→ ABOUT THIS EXERCISE: In the rows from the line containing "ARP Reply (ответ)" through the end of the rows, replace "Unicast" with "Point-to-point" and reproduce those lines with nothing else changed.

→ Collected data:

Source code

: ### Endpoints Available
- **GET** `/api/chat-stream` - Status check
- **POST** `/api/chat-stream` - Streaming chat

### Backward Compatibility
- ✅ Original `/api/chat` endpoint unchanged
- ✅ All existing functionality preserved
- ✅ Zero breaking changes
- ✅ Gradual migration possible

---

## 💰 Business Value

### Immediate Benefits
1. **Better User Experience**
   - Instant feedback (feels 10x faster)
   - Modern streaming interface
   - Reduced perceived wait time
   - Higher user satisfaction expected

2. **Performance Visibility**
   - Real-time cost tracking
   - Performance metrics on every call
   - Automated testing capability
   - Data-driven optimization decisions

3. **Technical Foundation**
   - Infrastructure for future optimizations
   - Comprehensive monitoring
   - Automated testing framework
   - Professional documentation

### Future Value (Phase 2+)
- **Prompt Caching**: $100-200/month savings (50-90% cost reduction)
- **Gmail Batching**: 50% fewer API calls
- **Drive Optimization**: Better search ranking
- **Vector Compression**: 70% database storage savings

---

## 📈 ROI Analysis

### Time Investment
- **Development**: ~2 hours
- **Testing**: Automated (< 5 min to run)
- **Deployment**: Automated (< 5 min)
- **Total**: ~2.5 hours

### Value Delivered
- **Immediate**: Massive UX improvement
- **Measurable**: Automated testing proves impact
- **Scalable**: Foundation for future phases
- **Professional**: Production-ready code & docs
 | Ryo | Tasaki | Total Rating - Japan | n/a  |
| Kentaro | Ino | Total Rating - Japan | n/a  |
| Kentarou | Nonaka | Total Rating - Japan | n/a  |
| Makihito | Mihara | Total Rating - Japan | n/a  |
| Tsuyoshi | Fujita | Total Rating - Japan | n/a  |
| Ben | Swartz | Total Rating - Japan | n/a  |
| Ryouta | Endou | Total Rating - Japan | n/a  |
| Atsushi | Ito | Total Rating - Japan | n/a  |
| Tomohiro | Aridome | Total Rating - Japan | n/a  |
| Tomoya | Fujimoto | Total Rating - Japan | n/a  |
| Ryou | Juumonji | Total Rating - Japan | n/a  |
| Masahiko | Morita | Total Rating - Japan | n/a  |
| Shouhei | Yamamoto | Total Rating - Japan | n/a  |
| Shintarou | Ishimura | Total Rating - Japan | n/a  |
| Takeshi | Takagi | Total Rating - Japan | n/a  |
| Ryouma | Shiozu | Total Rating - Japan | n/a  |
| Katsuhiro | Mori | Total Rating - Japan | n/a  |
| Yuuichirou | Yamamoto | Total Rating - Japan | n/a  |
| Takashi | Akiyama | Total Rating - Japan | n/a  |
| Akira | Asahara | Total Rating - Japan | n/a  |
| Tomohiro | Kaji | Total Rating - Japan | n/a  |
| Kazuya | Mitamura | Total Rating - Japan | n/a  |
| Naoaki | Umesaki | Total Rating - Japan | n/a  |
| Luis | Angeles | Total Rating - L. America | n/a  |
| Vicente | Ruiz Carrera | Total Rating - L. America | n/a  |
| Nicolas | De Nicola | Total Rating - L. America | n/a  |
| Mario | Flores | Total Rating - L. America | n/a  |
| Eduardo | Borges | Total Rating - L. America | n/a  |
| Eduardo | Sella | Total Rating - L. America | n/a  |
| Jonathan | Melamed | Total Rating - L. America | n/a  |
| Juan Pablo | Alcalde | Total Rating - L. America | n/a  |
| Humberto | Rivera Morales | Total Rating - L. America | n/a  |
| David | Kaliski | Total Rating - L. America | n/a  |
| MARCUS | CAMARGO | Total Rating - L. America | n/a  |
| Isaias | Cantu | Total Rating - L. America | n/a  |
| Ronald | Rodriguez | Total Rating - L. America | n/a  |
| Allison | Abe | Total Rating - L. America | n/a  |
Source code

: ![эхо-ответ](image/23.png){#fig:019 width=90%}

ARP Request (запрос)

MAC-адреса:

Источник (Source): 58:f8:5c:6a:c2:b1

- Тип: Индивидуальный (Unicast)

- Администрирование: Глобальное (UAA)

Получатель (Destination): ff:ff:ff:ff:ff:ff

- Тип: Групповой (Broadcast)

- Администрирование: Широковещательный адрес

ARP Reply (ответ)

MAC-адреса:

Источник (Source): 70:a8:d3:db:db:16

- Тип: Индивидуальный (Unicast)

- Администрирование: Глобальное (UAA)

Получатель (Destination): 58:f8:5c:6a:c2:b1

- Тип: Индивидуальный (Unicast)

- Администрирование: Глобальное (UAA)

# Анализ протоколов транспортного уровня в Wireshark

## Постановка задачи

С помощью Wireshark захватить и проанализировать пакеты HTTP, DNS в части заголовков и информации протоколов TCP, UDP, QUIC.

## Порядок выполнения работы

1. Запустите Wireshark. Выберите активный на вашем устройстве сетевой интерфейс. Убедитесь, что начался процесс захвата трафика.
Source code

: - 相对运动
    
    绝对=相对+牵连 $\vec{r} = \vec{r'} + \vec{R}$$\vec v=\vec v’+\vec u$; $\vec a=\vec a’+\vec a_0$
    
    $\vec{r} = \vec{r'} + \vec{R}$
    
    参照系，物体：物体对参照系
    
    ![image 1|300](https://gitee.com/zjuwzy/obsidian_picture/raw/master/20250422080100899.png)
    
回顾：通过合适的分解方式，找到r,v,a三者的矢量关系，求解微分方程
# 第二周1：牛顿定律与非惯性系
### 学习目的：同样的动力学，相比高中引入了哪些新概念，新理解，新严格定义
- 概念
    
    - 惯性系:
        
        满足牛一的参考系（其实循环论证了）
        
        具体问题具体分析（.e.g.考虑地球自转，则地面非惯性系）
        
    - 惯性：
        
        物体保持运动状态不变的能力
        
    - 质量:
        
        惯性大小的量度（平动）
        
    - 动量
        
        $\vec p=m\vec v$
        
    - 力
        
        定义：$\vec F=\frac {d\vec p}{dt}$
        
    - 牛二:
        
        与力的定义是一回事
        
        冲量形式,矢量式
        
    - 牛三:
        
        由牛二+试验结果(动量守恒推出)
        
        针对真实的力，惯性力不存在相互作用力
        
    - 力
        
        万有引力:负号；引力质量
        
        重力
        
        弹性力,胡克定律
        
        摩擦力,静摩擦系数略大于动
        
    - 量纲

→ WORKED SOLUTION:
ARP Reply (ответ)

MAC-адреса:

Источник (Source): 70:a8:d3:db:db:16

- Тип: Индивидуальный (Point-to-point)

- Администрирование: Глобальное (UAA)

Получатель (Destination): 58:f8:5c:6a:c2:b1

- Тип: Индивидуальный (Point-to-point)

- Администрирование: Глобальное (UAA)

# Анализ протоколов транспортного уровня в Wireshark

## Постановка задачи

С помощью Wireshark захватить и проанализировать пакеты HTTP, DNS в части заголовков и информации протоколов TCP, UDP, QUIC.

## Порядок выполнения работы

1. Запустите Wireshark. Выберите активный на вашем устройстве сетевой интерфейс. Убедитесь, что начался процесс захвата трафика.
Source code

: - 相对运动
    
    绝对=相对+牵连 $\vec{r} = \vec{r'} + \vec{R}$$\vec v=\vec v’+\vec u$; $\vec a=\vec a’+\vec a_0$
    
    $\vec{r} = \vec{r'} + \vec{R}$
    
    参照系，物体：物体对参照系
    
    ![image 1|300](https://gitee.com/zjuwzy/obsidian_picture/raw/master/20250422080100899.png)
    
回顾：通过合适的分解方式，找到r,v,a三者的矢量关系，求解微分方程
# 第二周1：牛顿定律与非惯性系
### 学习目的：同样的动力学，相比高中引入了哪些新概念，新理解，新严格定义
- 概念
    
    - 惯性系:
        
        满足牛一的参考系（其实循环论证了）
        
        具体问题具体分析（.e.g.考虑地球自转，则地面非惯性系）
        
    - 惯性：
        
        物体保持运动状态不变的能力
        
    - 质量:
        
        惯性大小的量度（平动）
        
    - 动量
        
        $\vec p=m\vec v$
        
    - 力
        
        定义：$\vec F=\frac {d\vec p}{dt}$
        
    - 牛二:
        
        与力的定义是一回事
        
        冲量形式,矢量式
        
    - 牛三:
        
        由牛二+试验结果(动量守恒推出)
        
        针对真实的力，惯性力不存在相互作用力
        
    - 力
        
        万有引力:负号；引力质量
        
        重力
        
        弹性力,胡克定律
        
        摩擦力,静摩擦系数略大于动
        
    - 量纲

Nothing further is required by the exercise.